= Twinning (roads) =

Road that involves the construction of a similar road

Twinning a road involves the construction of a similar or identical parallel road. It is usually done when an existing highway requires a significant increase in capacity. Twinning is frequently advantageous because it allows traffic capacity to be doubled and produces a dual carriageway with separation between traffic directions and keeps the existing right of way. Additionally, unlike simple widening, twinning has minimal construction impact for traffic on the old road while the twin is being built.

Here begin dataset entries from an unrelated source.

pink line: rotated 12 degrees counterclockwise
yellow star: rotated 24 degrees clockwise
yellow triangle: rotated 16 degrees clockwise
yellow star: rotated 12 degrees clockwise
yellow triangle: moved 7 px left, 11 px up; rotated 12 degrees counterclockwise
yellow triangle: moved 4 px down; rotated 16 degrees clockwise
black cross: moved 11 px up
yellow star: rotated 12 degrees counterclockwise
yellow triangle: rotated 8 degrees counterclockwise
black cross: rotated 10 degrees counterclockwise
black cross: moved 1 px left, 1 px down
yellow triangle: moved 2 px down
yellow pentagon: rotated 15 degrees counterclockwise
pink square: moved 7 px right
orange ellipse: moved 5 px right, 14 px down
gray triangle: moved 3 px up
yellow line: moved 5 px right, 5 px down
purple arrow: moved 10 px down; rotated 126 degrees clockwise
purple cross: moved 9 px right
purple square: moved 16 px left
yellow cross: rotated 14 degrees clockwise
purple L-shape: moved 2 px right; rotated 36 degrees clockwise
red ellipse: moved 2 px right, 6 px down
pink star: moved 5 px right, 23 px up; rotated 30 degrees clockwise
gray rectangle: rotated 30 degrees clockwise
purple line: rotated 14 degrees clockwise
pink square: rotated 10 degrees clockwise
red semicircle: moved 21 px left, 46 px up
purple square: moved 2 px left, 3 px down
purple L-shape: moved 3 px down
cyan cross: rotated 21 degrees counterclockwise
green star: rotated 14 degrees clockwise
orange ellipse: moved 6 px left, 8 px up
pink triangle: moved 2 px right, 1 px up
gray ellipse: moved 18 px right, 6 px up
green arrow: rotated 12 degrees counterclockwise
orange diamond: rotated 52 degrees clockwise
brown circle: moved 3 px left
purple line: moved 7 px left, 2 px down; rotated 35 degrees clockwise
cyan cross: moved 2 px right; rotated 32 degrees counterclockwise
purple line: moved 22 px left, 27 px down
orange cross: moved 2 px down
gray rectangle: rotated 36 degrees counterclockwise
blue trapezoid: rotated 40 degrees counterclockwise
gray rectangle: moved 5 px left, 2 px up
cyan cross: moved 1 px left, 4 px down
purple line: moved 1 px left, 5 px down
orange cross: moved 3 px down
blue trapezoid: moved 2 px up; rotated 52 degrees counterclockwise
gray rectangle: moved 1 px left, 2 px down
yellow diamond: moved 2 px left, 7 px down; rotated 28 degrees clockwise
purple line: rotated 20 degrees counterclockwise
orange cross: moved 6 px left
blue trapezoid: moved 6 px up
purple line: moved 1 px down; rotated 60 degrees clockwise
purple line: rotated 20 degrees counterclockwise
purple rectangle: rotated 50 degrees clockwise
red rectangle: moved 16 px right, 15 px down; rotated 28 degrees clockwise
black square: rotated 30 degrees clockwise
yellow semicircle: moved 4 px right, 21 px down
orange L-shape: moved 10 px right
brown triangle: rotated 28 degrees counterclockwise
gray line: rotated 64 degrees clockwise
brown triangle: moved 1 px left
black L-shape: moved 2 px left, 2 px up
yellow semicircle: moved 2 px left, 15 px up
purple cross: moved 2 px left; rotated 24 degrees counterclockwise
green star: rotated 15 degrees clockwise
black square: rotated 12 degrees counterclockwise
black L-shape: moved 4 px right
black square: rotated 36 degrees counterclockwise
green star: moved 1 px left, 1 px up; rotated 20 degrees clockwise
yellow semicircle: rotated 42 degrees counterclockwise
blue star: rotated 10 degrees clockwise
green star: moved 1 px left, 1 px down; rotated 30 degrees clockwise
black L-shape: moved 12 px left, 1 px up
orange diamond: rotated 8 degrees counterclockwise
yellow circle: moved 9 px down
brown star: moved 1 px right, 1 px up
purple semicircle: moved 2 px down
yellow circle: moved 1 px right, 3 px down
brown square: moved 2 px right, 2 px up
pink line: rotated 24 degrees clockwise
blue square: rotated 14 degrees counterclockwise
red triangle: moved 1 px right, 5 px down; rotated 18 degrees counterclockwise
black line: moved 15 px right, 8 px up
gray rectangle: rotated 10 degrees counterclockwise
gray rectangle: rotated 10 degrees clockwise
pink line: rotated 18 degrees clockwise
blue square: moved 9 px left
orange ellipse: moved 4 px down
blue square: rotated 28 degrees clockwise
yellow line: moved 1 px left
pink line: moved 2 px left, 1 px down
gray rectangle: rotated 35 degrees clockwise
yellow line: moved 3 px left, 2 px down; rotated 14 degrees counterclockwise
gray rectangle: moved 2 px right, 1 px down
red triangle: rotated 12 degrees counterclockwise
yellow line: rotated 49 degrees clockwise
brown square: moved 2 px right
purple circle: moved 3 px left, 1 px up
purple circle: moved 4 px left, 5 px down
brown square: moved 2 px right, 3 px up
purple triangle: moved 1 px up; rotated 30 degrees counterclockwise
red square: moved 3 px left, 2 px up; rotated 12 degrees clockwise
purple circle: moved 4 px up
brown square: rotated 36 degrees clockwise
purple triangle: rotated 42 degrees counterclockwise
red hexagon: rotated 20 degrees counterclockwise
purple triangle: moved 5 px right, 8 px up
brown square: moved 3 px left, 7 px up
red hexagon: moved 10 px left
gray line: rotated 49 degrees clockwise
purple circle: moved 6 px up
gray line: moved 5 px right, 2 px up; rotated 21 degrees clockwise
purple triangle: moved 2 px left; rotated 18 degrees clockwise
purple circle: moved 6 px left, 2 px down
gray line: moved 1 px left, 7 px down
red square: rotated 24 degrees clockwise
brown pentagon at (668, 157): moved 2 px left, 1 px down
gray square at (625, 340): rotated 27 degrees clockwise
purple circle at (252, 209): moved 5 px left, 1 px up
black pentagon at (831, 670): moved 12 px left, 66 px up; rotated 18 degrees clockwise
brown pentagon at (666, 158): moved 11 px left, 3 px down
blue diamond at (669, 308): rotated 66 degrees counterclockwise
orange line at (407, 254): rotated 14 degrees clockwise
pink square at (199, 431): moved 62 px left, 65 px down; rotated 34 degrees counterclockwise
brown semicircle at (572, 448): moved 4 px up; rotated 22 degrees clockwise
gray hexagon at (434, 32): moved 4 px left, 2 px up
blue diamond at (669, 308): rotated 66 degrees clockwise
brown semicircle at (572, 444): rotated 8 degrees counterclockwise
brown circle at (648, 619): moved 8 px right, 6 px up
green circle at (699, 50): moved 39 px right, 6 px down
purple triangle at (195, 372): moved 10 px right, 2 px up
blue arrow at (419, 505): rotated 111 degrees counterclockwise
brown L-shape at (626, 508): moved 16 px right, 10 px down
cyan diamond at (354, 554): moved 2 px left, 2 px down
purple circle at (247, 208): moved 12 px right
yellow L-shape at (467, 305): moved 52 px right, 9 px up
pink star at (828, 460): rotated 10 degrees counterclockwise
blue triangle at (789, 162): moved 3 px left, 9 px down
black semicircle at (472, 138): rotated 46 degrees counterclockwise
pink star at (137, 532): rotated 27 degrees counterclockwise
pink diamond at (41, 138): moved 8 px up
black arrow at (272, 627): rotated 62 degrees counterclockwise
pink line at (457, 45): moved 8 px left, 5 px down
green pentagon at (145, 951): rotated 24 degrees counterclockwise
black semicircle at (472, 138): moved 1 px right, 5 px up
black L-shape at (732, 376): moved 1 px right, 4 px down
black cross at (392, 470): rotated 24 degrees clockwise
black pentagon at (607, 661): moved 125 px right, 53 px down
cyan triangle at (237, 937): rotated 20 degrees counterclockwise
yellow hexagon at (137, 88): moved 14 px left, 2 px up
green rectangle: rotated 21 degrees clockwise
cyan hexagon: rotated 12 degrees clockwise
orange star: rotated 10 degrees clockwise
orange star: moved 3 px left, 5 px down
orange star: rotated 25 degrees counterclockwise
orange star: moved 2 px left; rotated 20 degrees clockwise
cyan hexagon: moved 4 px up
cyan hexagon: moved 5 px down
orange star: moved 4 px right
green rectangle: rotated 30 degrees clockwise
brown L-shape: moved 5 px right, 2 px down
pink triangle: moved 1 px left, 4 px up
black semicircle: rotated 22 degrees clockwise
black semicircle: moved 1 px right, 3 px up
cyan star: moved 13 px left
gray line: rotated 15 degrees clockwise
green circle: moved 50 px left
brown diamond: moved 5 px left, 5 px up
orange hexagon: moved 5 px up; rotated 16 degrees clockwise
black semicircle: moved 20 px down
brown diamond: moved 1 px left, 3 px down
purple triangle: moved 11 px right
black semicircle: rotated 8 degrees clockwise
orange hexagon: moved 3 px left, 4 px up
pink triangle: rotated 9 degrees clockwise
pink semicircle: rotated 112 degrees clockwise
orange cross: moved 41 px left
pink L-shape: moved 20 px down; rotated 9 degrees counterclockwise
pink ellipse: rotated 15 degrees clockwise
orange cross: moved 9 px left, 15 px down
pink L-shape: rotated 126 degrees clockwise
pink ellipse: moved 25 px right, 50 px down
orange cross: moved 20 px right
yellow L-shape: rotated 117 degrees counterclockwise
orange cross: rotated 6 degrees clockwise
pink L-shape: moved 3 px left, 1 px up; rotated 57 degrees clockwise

Some freeways are constructed by bypassing an established two- or four-lane highway. The older highways, constructed before travel demand on those routes was high or before the legislation of control of access are often lined with residences, businesses, and farms. Without control of access, a municipal, state, or provincial government is obliged to provide a driveway access where the owner sees fit. In practice, road twinning projects are usually impractical in more populated regions and are more typically done through non-agricultural corridors (except in cases where the twinned highway is not grade-separated and allows driveway access) with fewer settlements and have sections of new bypasses built around the settlements that do exist.

The bypass (or sometimes an entirely-new highway) may be initially designed as a freeway, but often, the need for such a route is not immediately present. Instead, a two-lane road with no properties abutting it is constructed. A wide right-of-way is purchased in most cases so that enough property is available to simply twin the highway. Such roads are known as a Super Two and can be easily upgraded to a freeway by constructing interchanges and by twinning the road.

Twinning is often a public preference to reduce the dangers of overcrowded two-lane single carriageways, like sections of the Trans-Canada Highway.